Viki@Stag has asked for the wisdom of the Perl Monks concerning the following question:

Hi monks,

I am using XML::Simple for parsing the XML files, if the XML
files are of large size (>1MB) it takes a lot of time to
parse
it.
Is there a way to pass only part of XML files to parse using this module ... or any other way to speed up things


Thanks in advance
Monks

Replies are listed 'Best First'.
Re: XML::Simple help
by andreas1234567 (Vicar) on Oct 18, 2007 at 09:29 UTC
    There are several Perl modules on CPAN for parsing XML, all with different properties. The Perl-XML Frequently Asked Questions has a section called How to choose a parser module which assesses speed:
    If speed is critical, you'll find that XML::LibXML is much faster but a bit more 'bleeding edge'.
    Disclaimer: I have not used any XML module for speed critical applications.
    --
    Andreas
Re: XML::Simple help
by j1n3l0 (Friar) on Oct 18, 2007 at 08:58 UTC
    You may want to look into either XML-Records or XML-Twig for that task.

    I have not used XML-Twig myself but XML-Records can handle 4MB files.

    Not sure how fast it would be though. For me speed was not really a problem.


    Smoothie, smoothie, hundre prosent naturlig!
Re: XML::Simple help
by DrHyde (Prior) on Oct 18, 2007 at 10:25 UTC

    I'll hazard a guess that XML::Simple is reading the whole file, parsing it, creating a data structure and only then returning.
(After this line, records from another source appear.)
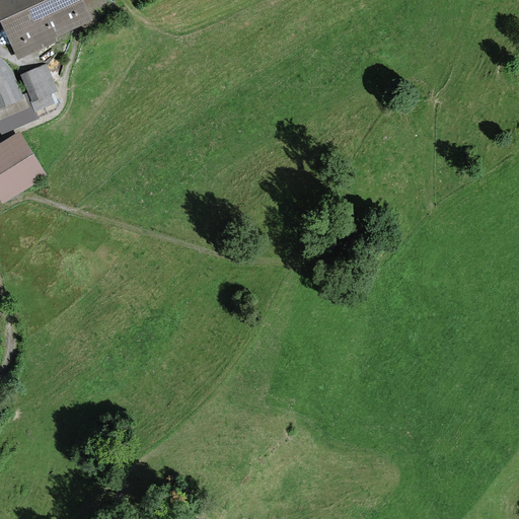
[(83,0),(0,0),(0,22),(17,60),(58,42),(56,36),(93,20),(83,0)]
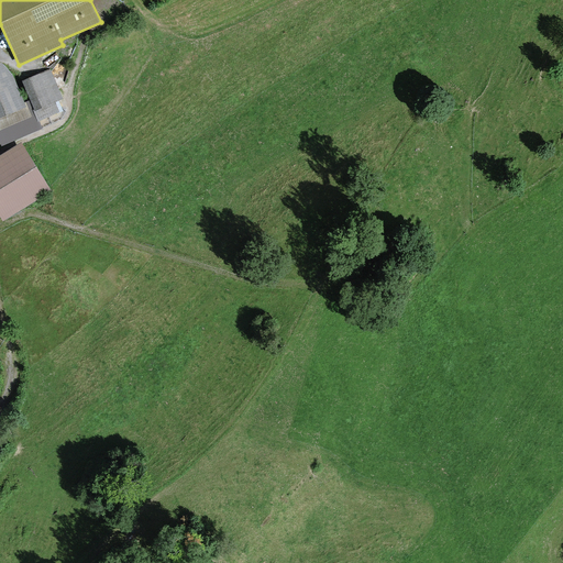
[(0,112),(24,102),(13,76),(2,63),(0,63),(0,112)]
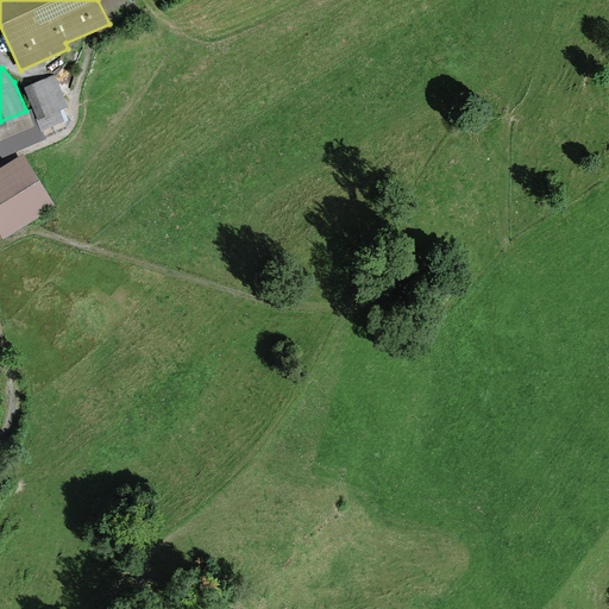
[(54,74),(24,87),(32,108),(42,131),(64,120),(60,110),(68,106),(54,74)]
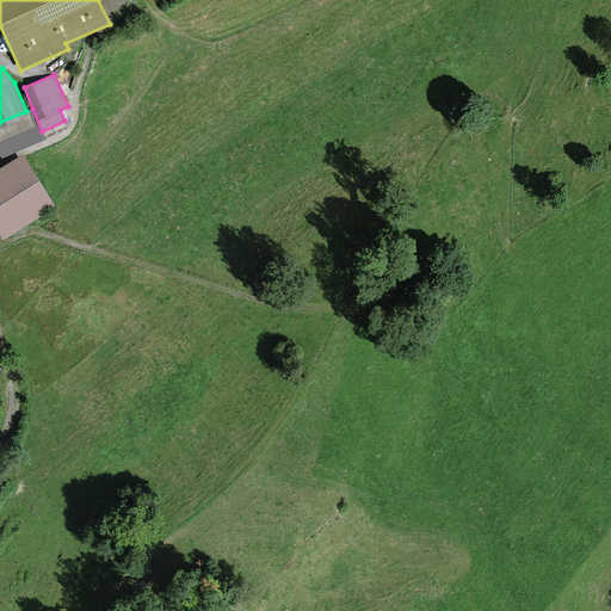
[(0,155),(0,156),(1,158),(45,139),(42,131),(32,109),(26,111),(0,122),(0,155)]
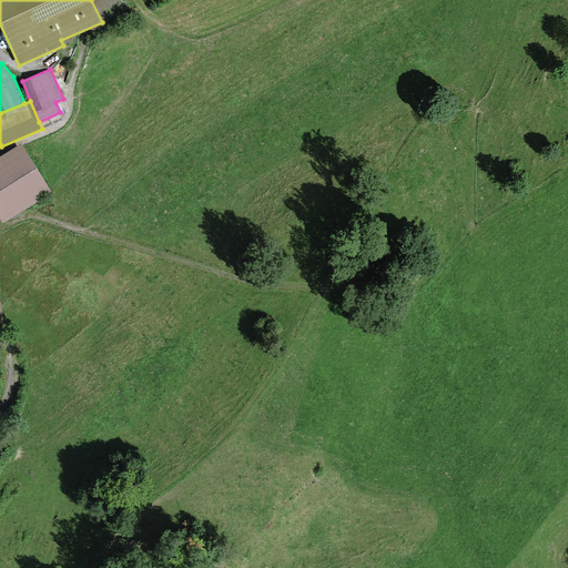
[(52,193),(21,143),(0,155),(0,219),(2,223),(52,193)]
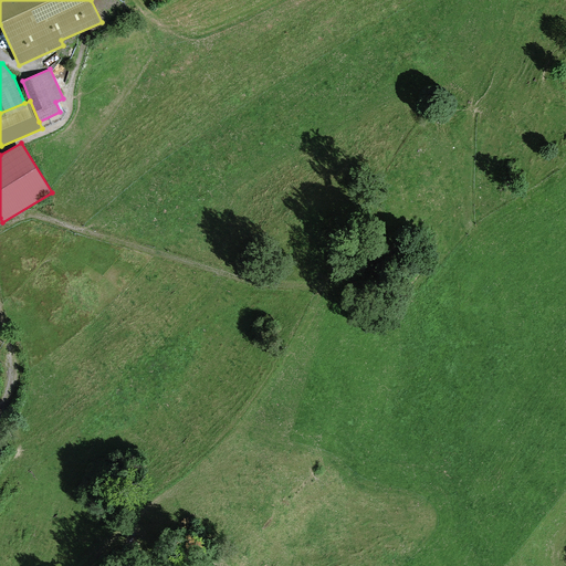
All buildings are outlined.
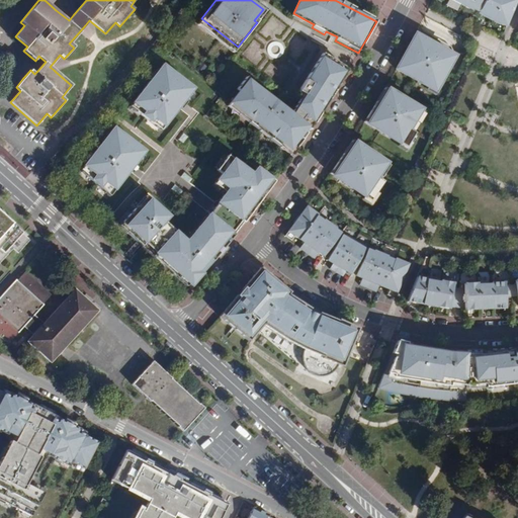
[(465,0),(462,6),(473,12),(475,10),(480,13),(487,0),(465,0)]
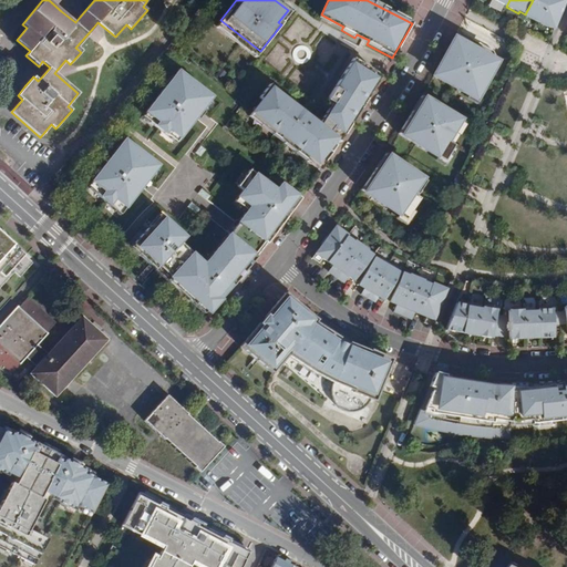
[(533,0),(525,14),(524,17),(538,23),(549,0),(533,0)]
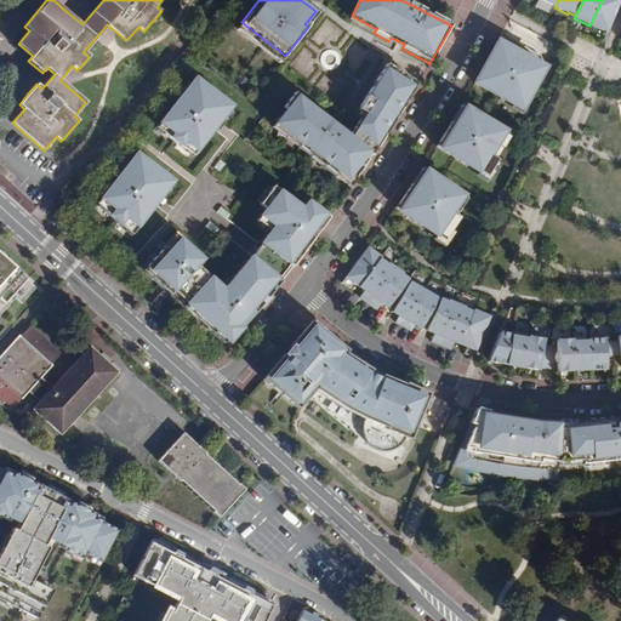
[(602,0),(590,26),(599,32),(600,29),(608,34),(620,1),(620,0),(619,0),(602,0)]
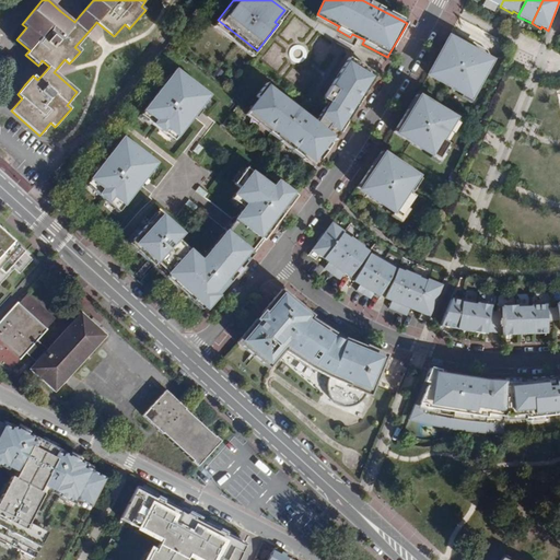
[(444,47),(447,49),(444,55),(441,53),(441,54),(430,72),(439,77),(436,80),(470,100),(483,77),(479,74),(487,59),(448,38),(444,47)]
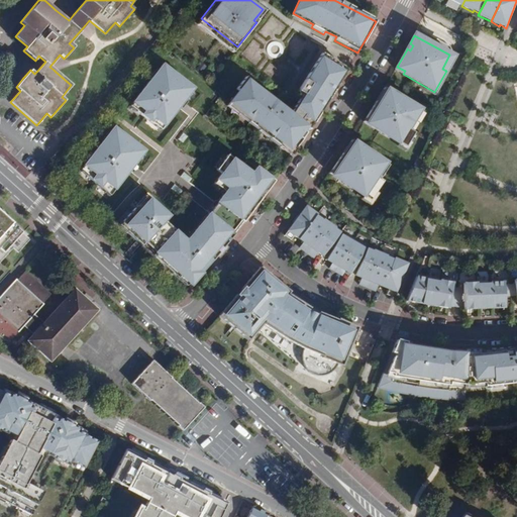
[(283,144),(294,152),(308,131),(303,127),(305,125),(309,119),(313,122),(329,99),(336,88),(338,85),(339,83),(336,80),(343,69),(321,54),(297,91),(302,94),(294,106),(289,113),(267,96),(269,94),(251,81),(248,79),(238,91),(240,92),(231,104),(251,120),(249,123),(260,131),(263,128),(272,135),(270,138),(280,147),(283,144)]
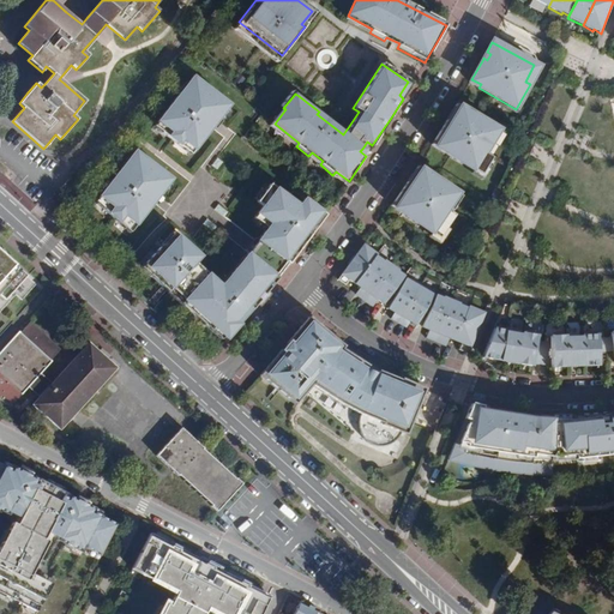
[(162,133),(161,136),(170,143),(190,158),(198,148),(200,150),(210,138),(214,133),(210,131),(215,126),(216,125),(218,126),(222,122),(232,110),(194,82),(188,89),(190,91),(184,100),(182,98),(157,130),(162,133)]
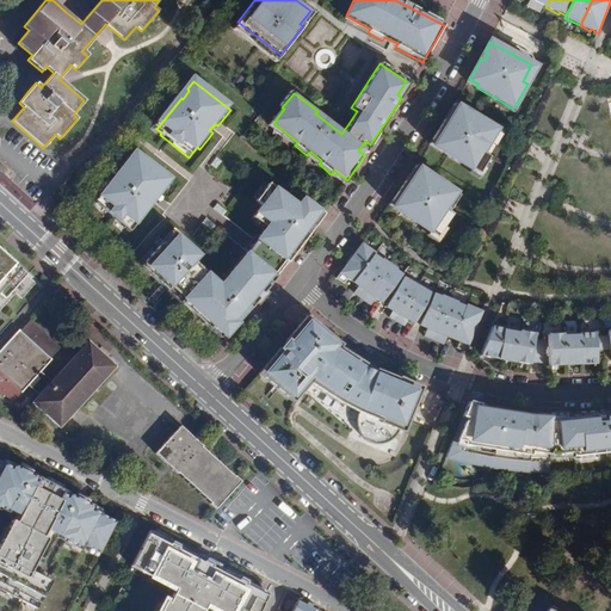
[(436,134),(432,140),(442,146),(438,149),(479,174),(489,158),(486,156),(481,154),(497,130),(454,104),(448,115),(451,117),(448,122),(444,121),(436,134)]
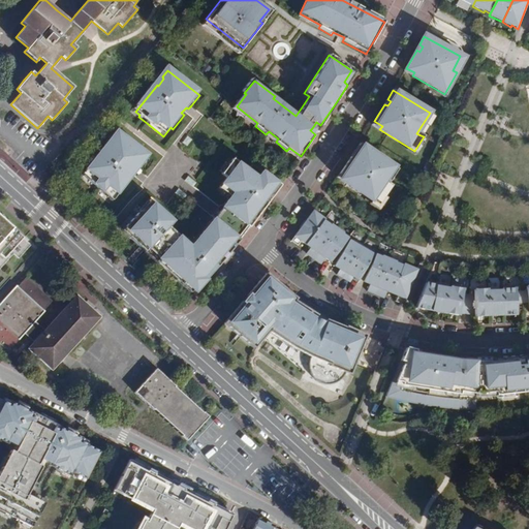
[(84,172),(90,177),(88,180),(98,188),(109,198),(118,187),(121,189),(126,182),(131,175),(129,174),(132,169),(133,167),(136,169),(137,167),(147,155),(116,130),(111,137),(112,138),(106,146),(104,145),(84,172)]
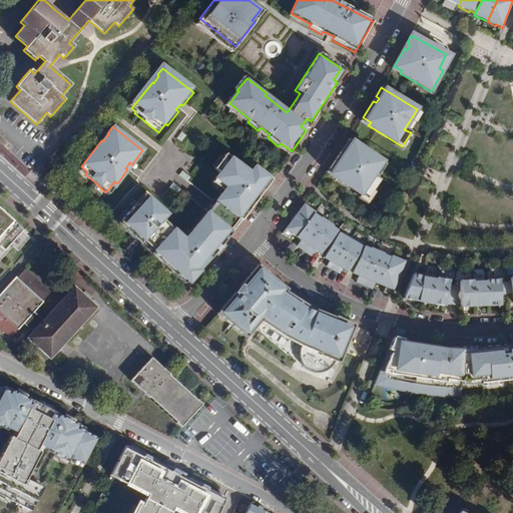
[(341,152),(330,169),(337,174),(335,177),(368,199),(381,180),(377,178),(373,175),(382,162),(349,139),(348,142),(344,147),(347,149),(344,154),(341,152)]
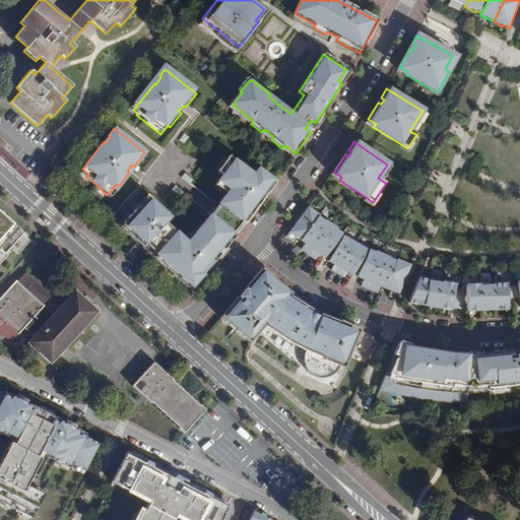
[(49,164),(56,170),(68,153),(60,148),(49,164)]
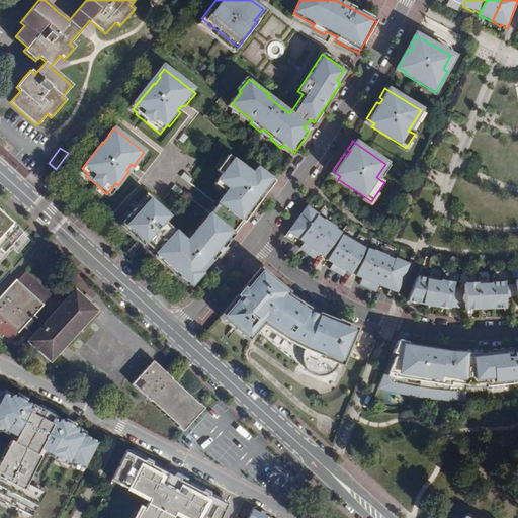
[(198,227),(186,243),(165,223),(169,218),(149,199),(139,209),(137,207),(121,224),(128,231),(126,233),(133,238),(139,244),(142,247),(145,244),(166,263),(164,266),(186,287),(188,284),(191,286),(202,274),(201,272),(203,270),(211,261),(212,262),(214,260),(235,234),(234,234),(238,230),(243,223),(244,223),(249,217),(252,211),(255,207),(258,204),(261,199),(262,198),(260,197),(265,190),(267,192),(271,186),(275,181),(247,160),(243,167),(228,156),(217,170),(222,174),(213,184),(226,192),(217,203),(216,204),(211,210),(209,212),(208,214),(204,220),(207,222),(202,229),(198,227)]
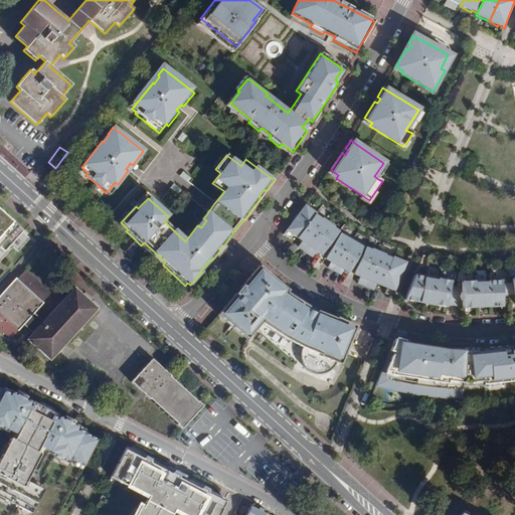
[(316,215),(317,214),(306,206),(284,235),(290,240),(294,235),(299,239),(316,215)]
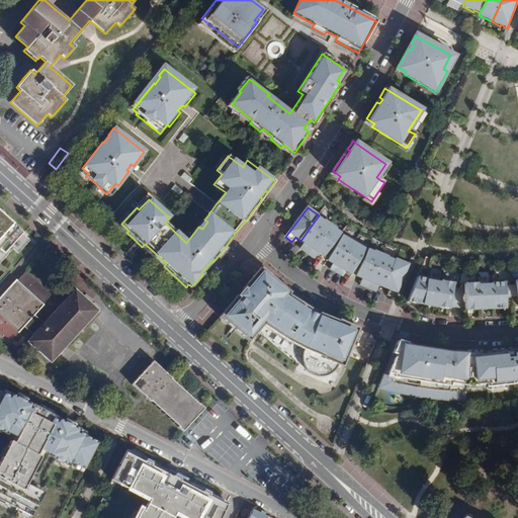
[(0,264),(13,249),(18,254),(30,241),(4,218),(6,216),(0,209),(0,264)]
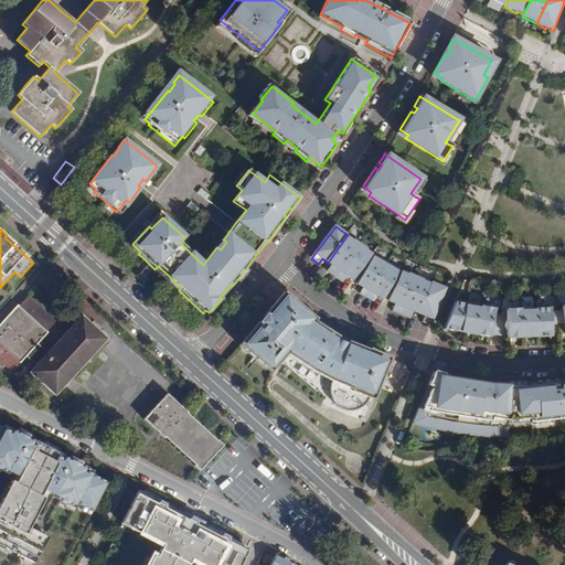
[(347,236),(328,263),(334,268),(330,275),(337,279),(361,246),(354,241),(353,242),(347,236)]
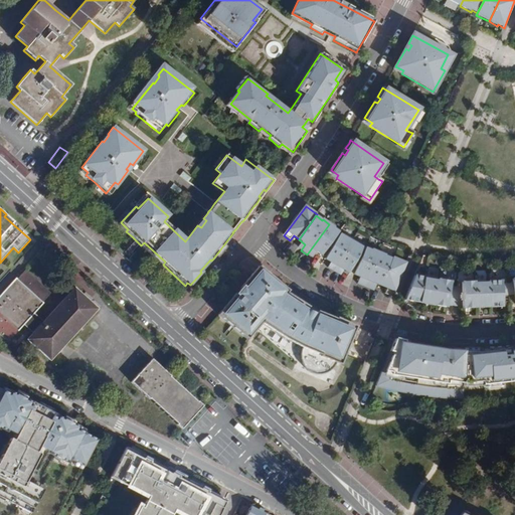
[(329,224),(307,254),(313,259),(317,252),(322,256),(329,246),(339,233),(340,232),(334,228),(335,228),(329,224)]
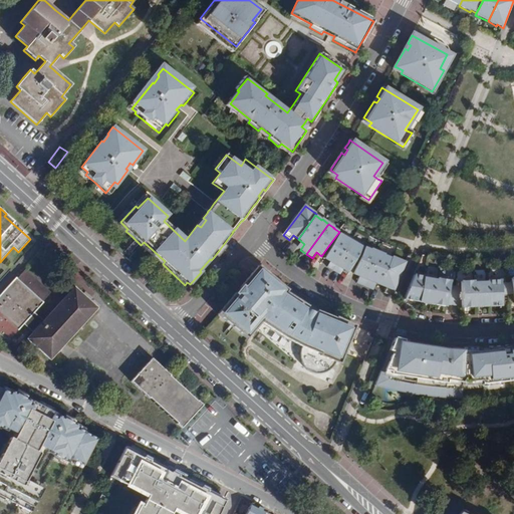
[(341,236),(338,233),(328,246),(331,248),(326,257),(332,261),(330,264),(327,269),(333,273),(352,239),(343,234),(341,236)]
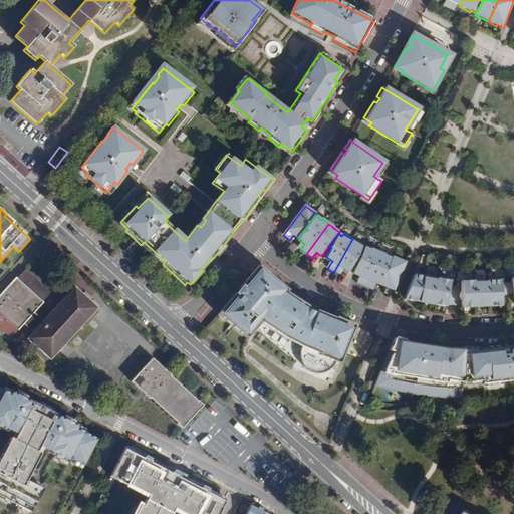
[(352,239),(333,273),(340,276),(343,271),(345,268),(350,271),(355,262),(358,264),(364,249),(360,247),(361,244),(352,239)]
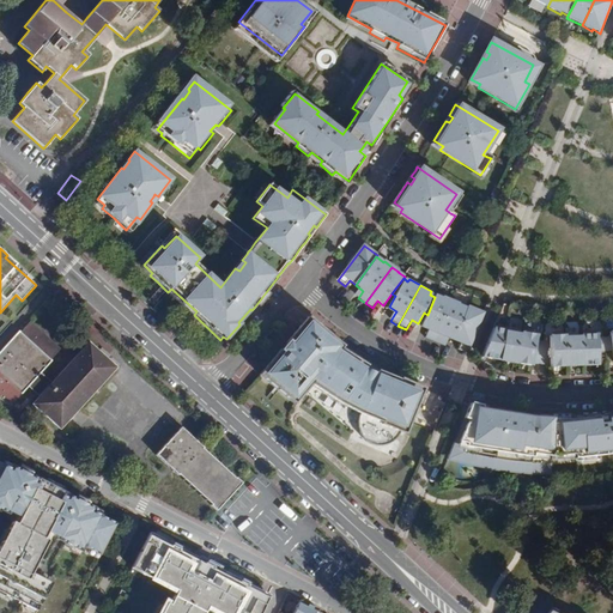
[(435,297),(428,315),(422,328),(429,332),(425,340),(434,344),(451,301),(442,297),(442,298),(436,296),(435,297)]
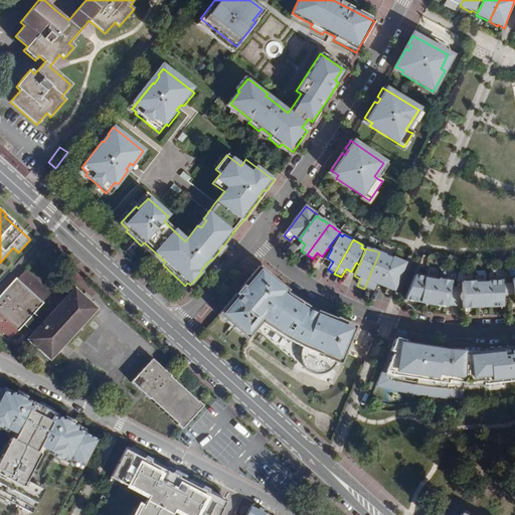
[(379,252),(364,289),(371,292),(373,285),(381,287),(393,260),(386,256),(386,255),(379,252)]
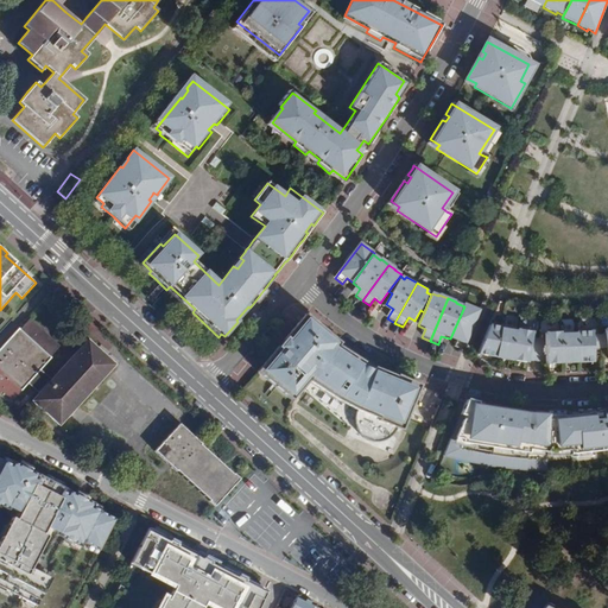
[(464,306),(450,339),(458,342),(455,348),(464,352),(481,311),(464,304),(464,306)]
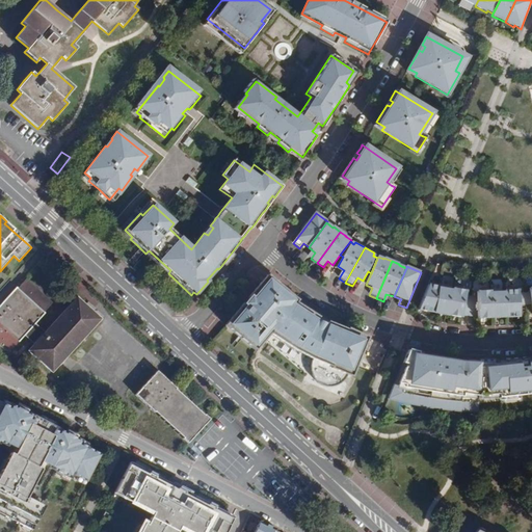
[(25,275),(0,303),(0,346),(8,353),(35,322),(43,329),(61,308),(25,275)]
That's always going to take time, and for a large document it'll produce a *huge* data structure which might even make your machine swap - hence the sloooooowness.

    You might want to look at a streaming parser instead, which reads the file a bit at a time, generating a series of events for you to handle. It'll be a bit more work but will save an awful lot of memory. Even if it's not any faster over all, it'll at least start giving you data sooner so will *appear* to be faster!

Re: XML::Simple help
by Jenda (Abbot) on Oct 18, 2007 at 12:52 UTC

    It's hard to give you an advice if we do not know what do you plan to do with the data from the XML and/or how much of the data do you even plan to use!

    Apart from the modules others already suggested you might try XML::Rules. (Yeah, it's mine, if I don't advertise it, no one will.) It'll allow you to filter the XML as it's being parsed so then you end up with only the stuff you are interested in instead of a huuuuge, deep tree containing mostly stuff you have no use for and that only occupies the memory and maybe even forces your computer to start swapping memory.

    You can think of XML::Rules as XML::Simple on steroids, in XML::Simple you can say that you want these tags to be represented as arrays even if there is just one and to use an attribute as the hash key, but that's about it. XML::Rules will allow you to specify that for this tag you want just the content, for that one just this attribute, that you only want the dat in this tag if the attribute foo's value is 'bar', etc. etc. etc.

Re: XML::Simple help
by Krambambuli (Curate) on Oct 18, 2007 at 10:10 UTC
    ...Is there a way to pass only part of XML files to parse using this module

    I think so, yes:
    ---
    SYNOPSIS use XML::Simple; my $ref = XMLin([<xml file or string>] [, <options>]);
    So if you have a way to cut out only parts of the original XML file, you can feed XML::Simple with that. Hard to say however if that would really speed up things.

    Would it be possible to make available the problematic XML or something similar for testing ? It might allow some benchmarking and/or insight.

      Sounds like a good idea, if not, XML::Twig can do just that .. see the twig_roots mode ..
Re: XML::Simple help
by toolic (Bishop) on Oct 18, 2007 at 21:01 UTC
    Yesterday's Perl Cookbook "Recipe of the Day" seems quite relevant to your problem: http://www.perl.com/cookbook/perlckbk2/solution.csp?day=2

    It comes from Perl Cookbook, section: 22.8. Processing Files Larger Than Available Memory.

    There is a small example of how to use XML::Twig to read in only portions of a large XML file.

    Note: the URL above will point to something different tomorrow.